Try it
Can you extract the source text from every row below, reproducing each line verbatim and leaving the pictures out of your answer?
BEGIN Data to examine
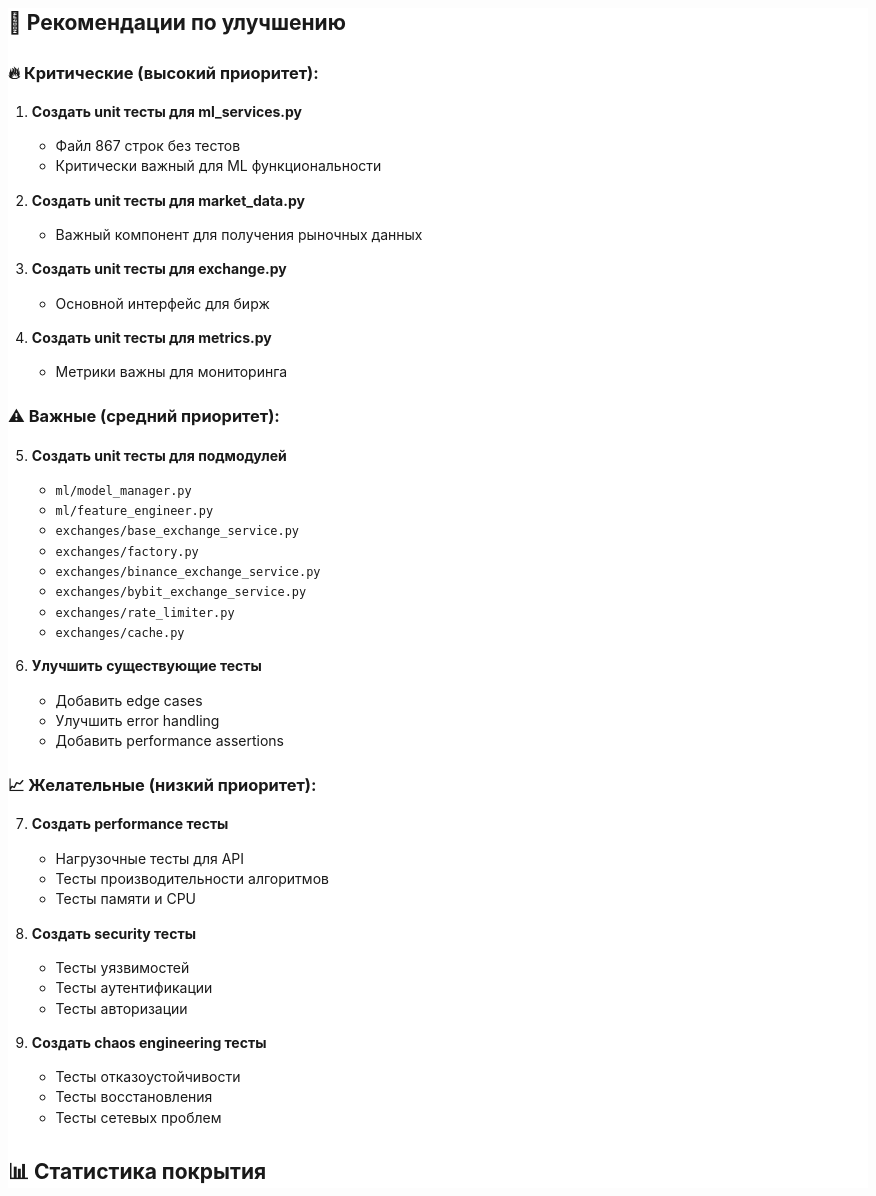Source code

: ## 🎯 Рекомендации по улучшению

### 🔥 Критические (высокий приоритет):

1. **Создать unit тесты для ml_services.py**
   - Файл 867 строк без тестов
   - Критически важный для ML функциональности

2. **Создать unit тесты для market_data.py**
   - Важный компонент для получения рыночных данных

3. **Создать unit тесты для exchange.py**
   - Основной интерфейс для бирж

4. **Создать unit тесты для metrics.py**
   - Метрики важны для мониторинга

### ⚠️ Важные (средний приоритет):

5. **Создать unit тесты для подмодулей**
   - `ml/model_manager.py`
   - `ml/feature_engineer.py`
   - `exchanges/base_exchange_service.py`
   - `exchanges/factory.py`
   - `exchanges/binance_exchange_service.py`
   - `exchanges/bybit_exchange_service.py`
   - `exchanges/rate_limiter.py`
   - `exchanges/cache.py`

6. **Улучшить существующие тесты**
   - Добавить edge cases
   - Улучшить error handling
   - Добавить performance assertions

### 📈 Желательные (низкий приоритет):

7. **Создать performance тесты**
   - Нагрузочные тесты для API
   - Тесты производительности алгоритмов
   - Тесты памяти и CPU

8. **Создать security тесты**
   - Тесты уязвимостей
   - Тесты аутентификации
   - Тесты авторизации

9. **Создать chaos engineering тесты**
   - Тесты отказоустойчивости
   - Тесты восстановления
   - Тесты сетевых проблем

## 📊 Статистика покрытия
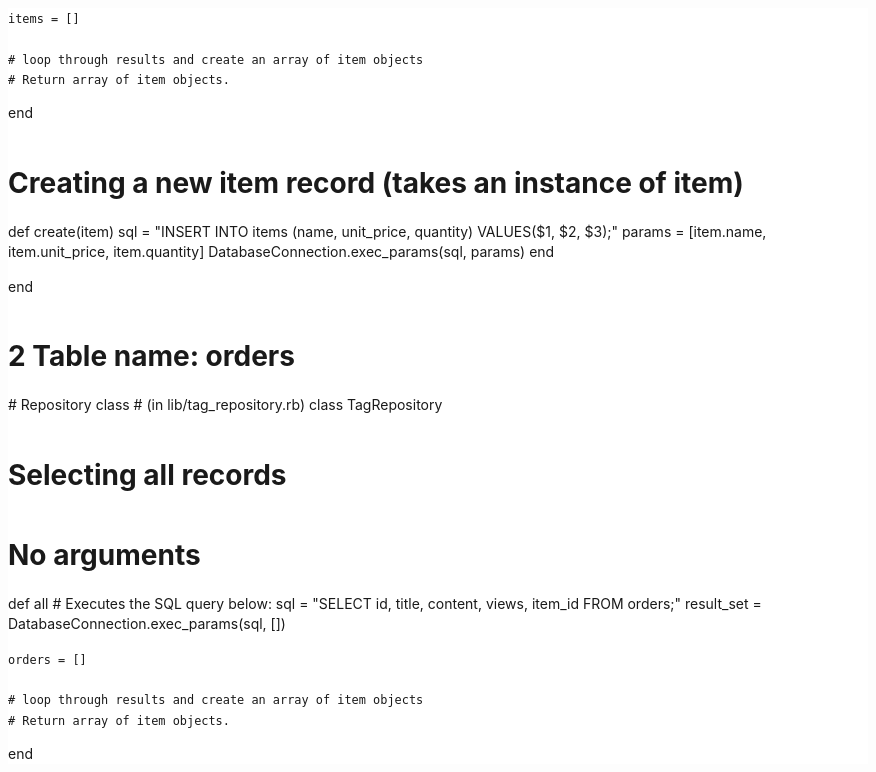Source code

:     items = []

    # loop through results and create an array of item objects
    # Return array of item objects.
  end


  # Creating a new item record (takes an instance of item)
  def create(item)
    sql = "INSERT INTO items (name, unit_price, quantity) VALUES($1, $2, $3);"
    params = [item.name, item.unit_price, item.quantity]
    DatabaseConnection.exec_params(sql, params)
  end


  

  

  


  


  
end



# 2 Table name: orders

# Repository class
# (in lib/tag_repository.rb)
class TagRepository
  # Selecting all records
  # No arguments
  def all
    # Executes the SQL query below:
    sql = "SELECT id, title, content, views, item_id FROM orders;"
    result_set = DatabaseConnection.exec_params(sql, [])

    orders = []

    # loop through results and create an array of item objects
    # Return array of item objects.
  end
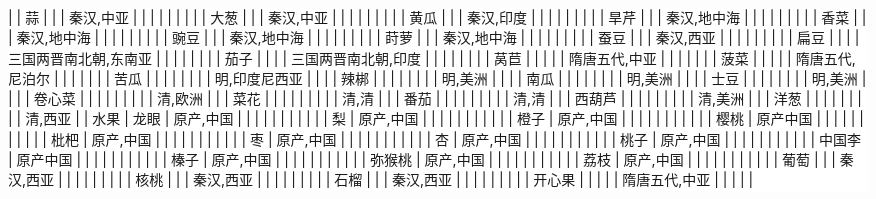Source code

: |        | 蒜        |        |        | 秦汉,中亚  |             |          |       |       |         |       |
|        | 大葱       |        |        | 秦汉,中亚  |             |          |       |       |         |       |
|        | 黄瓜       |        |        | 秦汉,印度  |             |          |       |       |         |       |
|        | 旱芹       |        |        | 秦汉,地中海 |             |          |       |       |         |       |
|        | 香菜       |        |        | 秦汉,地中海 |             |          |       |       |         |       |
|        | 豌豆       |        |        | 秦汉,地中海 |             |          |       |       |         |       |
|        | 莳萝       |        |        | 秦汉,地中海 |             |          |       |       |         |       |
|        | 蚕豆       |        |        | 秦汉,西亚  |             |          |       |       |         |       |
|        | 扁豆       |        |        |        | 三国两晋南北朝,东南亚 |          |       |       |         |       |
|        | 茄子       |        |        |        | 三国两晋南北朝,印度  |          |       |       |         |       |
|        | 莴苣       |        |        |        |             | 隋唐五代,中亚  |       |       |         |       |
|        | 菠菜       |        |        |        |             | 隋唐五代,尼泊尔 |       |       |         |       |
|        | 苦瓜       |        |        |        |             |          |       |       | 明,印度尼西亚 |       |
|        | 辣梆       |        |        |        |             |          |       |       | 明,美洲    |       |
|        | 南瓜       |        |        |        |             |          |       |       | 明,美洲    |       |
|        | 士豆       |        |        |        |             |          |       |       | 明,美洲    |       |
|        | 卷心菜      |        |        |        |             |          |       |       |         | 清,欧洲  |
|        | 菜花       |        |        |        |             |          |       |       |         | 清,清   |
|        | 番茄       |        |        |        |             |          |       |       |         | 清,清   |
|        | 西葫芦      |        |        |        |             |          |       |       |         | 清,美洲  |
|        | 洋葱       |        |        |        |             |          |       |       |         | 清,西亚  |
| 水果     | 龙眼       | 原产,中国  |        |        |             |          |       |       |         |       |
|        | 梨        | 原产,中国  |        |        |             |          |       |       |         |       |
|        | 橙子       | 原产,中国  |        |        |             |          |       |       |         |       |
|        | 樱桃       | 原产中国   |        |        |             |          |       |       |         |       |
|        | 枇杷       | 原产,中国  |        |        |             |          |       |       |         |       |
|        | 枣        | 原产,中国  |        |        |             |          |       |       |         |       |
|        | 杏        | 原产,中国  |        |        |             |          |       |       |         |       |
|        | 桃子       | 原产,中国  |        |        |             |          |       |       |         |       |
|        | 中国李      | 原产中国   |        |        |             |          |       |       |         |       |
|        | 榛子       | 原产,中国  |        |        |             |          |       |       |         |       |
|        | 弥猴桃      | 原产,中国  |        |        |             |          |       |       |         |       |
|        | 荔枝       | 原产,中国  |        |        |             |          |       |       |         |       |
|        | 葡萄       |        |        | 秦汉,西亚  |             |          |       |       |         |       |
|        | 核桃       |        |        | 秦汉,西亚  |             |          |       |       |         |       |
|        | 石榴       |        |        | 秦汉,西亚  |             |          |       |       |         |       |
|        | 开心果      |        |        |        |             | 隋唐五代,中亚  |       |       |         |       |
END Data to examine
Solution to this task
Source code

: ## 🎯 Рекомендации по улучшению

### 🔥 Критические (высокий приоритет):

1. **Создать unit тесты для ml_services.py**
   - Файл 867 строк без тестов
   - Критически важный для ML функциональности

2. **Создать unit тесты для market_data.py**
   - Важный компонент для получения рыночных данных

3. **Создать unit тесты для exchange.py**
   - Основной интерфейс для бирж

4. **Создать unit тесты для metrics.py**
   - Метрики важны для мониторинга

### ⚠️ Важные (средний приоритет):

5. **Создать unit тесты для подмодулей**
   - `ml/model_manager.py`
   - `ml/feature_engineer.py`
   - `exchanges/base_exchange_service.py`
   - `exchanges/factory.py`
   - `exchanges/binance_exchange_service.py`
   - `exchanges/bybit_exchange_service.py`
   - `exchanges/rate_limiter.py`
   - `exchanges/cache.py`

6. **Улучшить существующие тесты**
   - Добавить edge cases
   - Улучшить error handling
   - Добавить performance assertions

### 📈 Желательные (низкий приоритет):

7. **Создать performance тесты**
   - Нагрузочные тесты для API
   - Тесты производительности алгоритмов
   - Тесты памяти и CPU

8. **Создать security тесты**
   - Тесты уязвимостей
   - Тесты аутентификации
   - Тесты авторизации

9. **Создать chaos engineering тесты**
   - Тесты отказоустойчивости
   - Тесты восстановления
   - Тесты сетевых проблем

## 📊 Статистика покрытия
Source code

:     items = []

    # loop through results and create an array of item objects
    # Return array of item objects.
  end


  # Creating a new item record (takes an instance of item)
  def create(item)
    sql = "INSERT INTO items (name, unit_price, quantity) VALUES($1, $2, $3);"
    params = [item.name, item.unit_price, item.quantity]
    DatabaseConnection.exec_params(sql, params)
  end


  

  

  


  


  
end



# 2 Table name: orders

# Repository class
# (in lib/tag_repository.rb)
class TagRepository
  # Selecting all records
  # No arguments
  def all
    # Executes the SQL query below:
    sql = "SELECT id, title, content, views, item_id FROM orders;"
    result_set = DatabaseConnection.exec_params(sql, [])

    orders = []

    # loop through results and create an array of item objects
    # Return array of item objects.
  end
Source code

: |        | 蒜        |        |        | 秦汉,中亚  |             |          |       |       |         |       |
|        | 大葱       |        |        | 秦汉,中亚  |             |          |       |       |         |       |
|        | 黄瓜       |        |        | 秦汉,印度  |             |          |       |       |         |       |
|        | 旱芹       |        |        | 秦汉,地中海 |             |          |       |       |         |       |
|        | 香菜       |        |        | 秦汉,地中海 |             |          |       |       |         |       |
|        | 豌豆       |        |        | 秦汉,地中海 |             |          |       |       |         |       |
|        | 莳萝       |        |        | 秦汉,地中海 |             |          |       |       |         |       |
|        | 蚕豆       |        |        | 秦汉,西亚  |             |          |       |       |         |       |
|        | 扁豆       |        |        |        | 三国两晋南北朝,东南亚 |          |       |       |         |       |
|        | 茄子       |        |        |        | 三国两晋南北朝,印度  |          |       |       |         |       |
|        | 莴苣       |        |        |        |             | 隋唐五代,中亚  |       |       |         |       |
|        | 菠菜       |        |        |        |             | 隋唐五代,尼泊尔 |       |       |         |       |
|        | 苦瓜       |        |        |        |             |          |       |       | 明,印度尼西亚 |       |
|        | 辣梆       |        |        |        |             |          |       |       | 明,美洲    |       |
|        | 南瓜       |        |        |        |             |          |       |       | 明,美洲    |       |
|        | 士豆       |        |        |        |             |          |       |       | 明,美洲    |       |
|        | 卷心菜      |        |        |        |             |          |       |       |         | 清,欧洲  |
|        | 菜花       |        |        |        |             |          |       |       |         | 清,清   |
|        | 番茄       |        |        |        |             |          |       |       |         | 清,清   |
|        | 西葫芦      |        |        |        |             |          |       |       |         | 清,美洲  |
|        | 洋葱       |        |        |        |             |          |       |       |         | 清,西亚  |
| 水果     | 龙眼       | 原产,中国  |        |        |             |          |       |       |         |       |
|        | 梨        | 原产,中国  |        |        |             |          |       |       |         |       |
|        | 橙子       | 原产,中国  |        |        |             |          |       |       |         |       |
|        | 樱桃       | 原产中国   |        |        |             |          |       |       |         |       |
|        | 枇杷       | 原产,中国  |        |        |             |          |       |       |         |       |
|        | 枣        | 原产,中国  |        |        |             |          |       |       |         |       |
|        | 杏        | 原产,中国  |        |        |             |          |       |       |         |       |
|        | 桃子       | 原产,中国  |        |        |             |          |       |       |         |       |
|        | 中国李      | 原产中国   |        |        |             |          |       |       |         |       |
|        | 榛子       | 原产,中国  |        |        |             |          |       |       |         |       |
|        | 弥猴桃      | 原产,中国  |        |        |             |          |       |       |         |       |
|        | 荔枝       | 原产,中国  |        |        |             |          |       |       |         |       |
|        | 葡萄       |        |        | 秦汉,西亚  |             |          |       |       |         |       |
|        | 核桃       |        |        | 秦汉,西亚  |             |          |       |       |         |       |
|        | 石榴       |        |        | 秦汉,西亚  |             |          |       |       |         |       |
|        | 开心果      |        |        |        |             | 隋唐五代,中亚  |       |       |         |       |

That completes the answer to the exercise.